___ Texto para análise ___
Em
Sábado Santo, dia de recolhimento pelo facto de o Senhor estar, supostamente,
no túmulo – selado com uma grande pedra, que para a sua entrada foi rolada, e
com uma escolta de soldados para ali mandada por Pôncio Pilatos, a fim de
guardarem o Cristo, para que Ele não fugisse – alguns crentes, em vez de se
ocuparem com os bolos de Páscoa e, eventualmente, com outros afazeres não
inadiáveis, fazem uma imaginária via-sacra com a Virgem Maria, a Mãe Dolorosa,
agora Senhora da Soledade, revisitando as suas sete dores.
Independentemente
dos habituais formulários, gostaria de apresentar o seguinte, provavelmente
pela ordem inversa dos factos, mas tendo em conta que Maria, no Calvário, nos
foi doada, por Jesus, como mãe dos discípulos na pessoa de João, o Evangelista,
e que nós fomos entregues a Ela, para que nos guie na aprendizagem, a partir de
agora, colhida do Espírito Santo, o Espírito da Verdade, da Fortaleza e da
Oração.
___ Itens fornecidos ___
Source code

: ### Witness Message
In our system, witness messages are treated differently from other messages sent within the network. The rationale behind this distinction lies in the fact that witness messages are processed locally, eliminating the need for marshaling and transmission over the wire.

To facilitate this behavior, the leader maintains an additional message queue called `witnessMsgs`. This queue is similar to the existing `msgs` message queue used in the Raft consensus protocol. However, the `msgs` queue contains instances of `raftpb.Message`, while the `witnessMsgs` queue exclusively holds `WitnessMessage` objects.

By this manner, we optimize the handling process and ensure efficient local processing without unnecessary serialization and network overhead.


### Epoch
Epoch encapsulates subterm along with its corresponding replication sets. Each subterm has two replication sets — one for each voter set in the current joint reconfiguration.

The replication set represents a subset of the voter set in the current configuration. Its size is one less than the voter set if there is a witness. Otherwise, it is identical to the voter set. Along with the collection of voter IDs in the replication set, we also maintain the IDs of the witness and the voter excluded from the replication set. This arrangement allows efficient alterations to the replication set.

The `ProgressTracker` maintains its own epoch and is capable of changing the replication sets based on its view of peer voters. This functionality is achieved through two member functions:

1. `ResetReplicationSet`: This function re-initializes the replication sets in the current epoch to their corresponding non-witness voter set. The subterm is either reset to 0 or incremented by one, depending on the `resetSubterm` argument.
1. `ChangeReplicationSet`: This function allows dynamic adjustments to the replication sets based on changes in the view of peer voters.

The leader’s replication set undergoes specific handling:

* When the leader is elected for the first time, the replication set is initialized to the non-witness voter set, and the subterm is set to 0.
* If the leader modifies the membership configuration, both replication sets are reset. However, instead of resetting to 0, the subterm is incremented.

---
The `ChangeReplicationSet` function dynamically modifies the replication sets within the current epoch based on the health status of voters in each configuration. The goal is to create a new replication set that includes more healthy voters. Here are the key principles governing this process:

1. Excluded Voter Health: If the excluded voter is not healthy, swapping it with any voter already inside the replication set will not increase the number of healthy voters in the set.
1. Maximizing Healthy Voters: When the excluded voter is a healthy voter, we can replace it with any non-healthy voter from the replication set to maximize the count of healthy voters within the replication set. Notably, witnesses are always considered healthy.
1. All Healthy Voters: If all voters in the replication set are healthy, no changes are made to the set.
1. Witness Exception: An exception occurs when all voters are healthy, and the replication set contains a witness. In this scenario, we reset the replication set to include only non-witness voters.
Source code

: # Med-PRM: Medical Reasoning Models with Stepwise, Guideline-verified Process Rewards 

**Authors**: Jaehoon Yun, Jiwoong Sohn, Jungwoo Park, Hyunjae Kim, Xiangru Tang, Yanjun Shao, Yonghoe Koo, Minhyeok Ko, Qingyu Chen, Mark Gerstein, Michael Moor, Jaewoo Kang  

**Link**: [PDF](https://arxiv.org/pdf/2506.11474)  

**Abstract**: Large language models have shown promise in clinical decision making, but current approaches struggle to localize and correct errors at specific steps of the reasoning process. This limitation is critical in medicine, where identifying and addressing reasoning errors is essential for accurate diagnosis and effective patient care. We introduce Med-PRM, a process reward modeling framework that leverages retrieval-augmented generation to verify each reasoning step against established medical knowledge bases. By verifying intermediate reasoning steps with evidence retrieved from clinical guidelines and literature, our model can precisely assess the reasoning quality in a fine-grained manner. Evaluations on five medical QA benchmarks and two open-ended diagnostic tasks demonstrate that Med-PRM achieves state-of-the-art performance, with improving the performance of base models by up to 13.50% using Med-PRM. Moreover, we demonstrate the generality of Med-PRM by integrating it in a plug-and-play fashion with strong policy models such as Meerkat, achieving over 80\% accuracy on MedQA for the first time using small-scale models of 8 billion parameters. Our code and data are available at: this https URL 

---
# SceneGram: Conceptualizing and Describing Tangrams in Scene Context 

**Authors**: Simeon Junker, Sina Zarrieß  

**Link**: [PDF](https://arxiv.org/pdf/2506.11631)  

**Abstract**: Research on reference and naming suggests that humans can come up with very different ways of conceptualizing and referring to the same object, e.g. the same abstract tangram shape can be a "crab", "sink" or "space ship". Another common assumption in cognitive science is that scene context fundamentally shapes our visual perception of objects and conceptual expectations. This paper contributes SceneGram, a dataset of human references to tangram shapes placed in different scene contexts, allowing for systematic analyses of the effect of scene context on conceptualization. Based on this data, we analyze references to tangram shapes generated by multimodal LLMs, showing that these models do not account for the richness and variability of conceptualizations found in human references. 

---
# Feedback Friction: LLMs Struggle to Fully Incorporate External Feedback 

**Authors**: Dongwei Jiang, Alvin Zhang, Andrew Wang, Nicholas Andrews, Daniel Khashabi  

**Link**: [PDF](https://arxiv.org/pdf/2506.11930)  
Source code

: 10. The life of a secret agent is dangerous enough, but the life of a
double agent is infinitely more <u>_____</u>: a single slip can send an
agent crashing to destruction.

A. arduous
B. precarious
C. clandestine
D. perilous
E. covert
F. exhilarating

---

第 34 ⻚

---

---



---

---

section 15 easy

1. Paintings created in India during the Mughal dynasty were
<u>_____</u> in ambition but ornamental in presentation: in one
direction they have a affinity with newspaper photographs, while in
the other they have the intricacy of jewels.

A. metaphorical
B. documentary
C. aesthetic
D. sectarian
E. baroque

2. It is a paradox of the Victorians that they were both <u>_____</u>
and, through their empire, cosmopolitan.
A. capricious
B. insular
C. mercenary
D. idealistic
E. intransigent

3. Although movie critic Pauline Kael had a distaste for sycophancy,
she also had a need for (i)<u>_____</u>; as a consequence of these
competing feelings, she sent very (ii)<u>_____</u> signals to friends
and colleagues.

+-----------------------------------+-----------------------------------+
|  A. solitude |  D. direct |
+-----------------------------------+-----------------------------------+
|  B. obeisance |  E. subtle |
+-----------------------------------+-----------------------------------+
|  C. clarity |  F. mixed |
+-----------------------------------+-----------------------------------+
___
## Enunciado
De acordo com o texto sobre o Sábado Santo, quem mandou a escolta de soldados para guardar o túmulo?

## Resposta redigida
Pôncio Pilatos.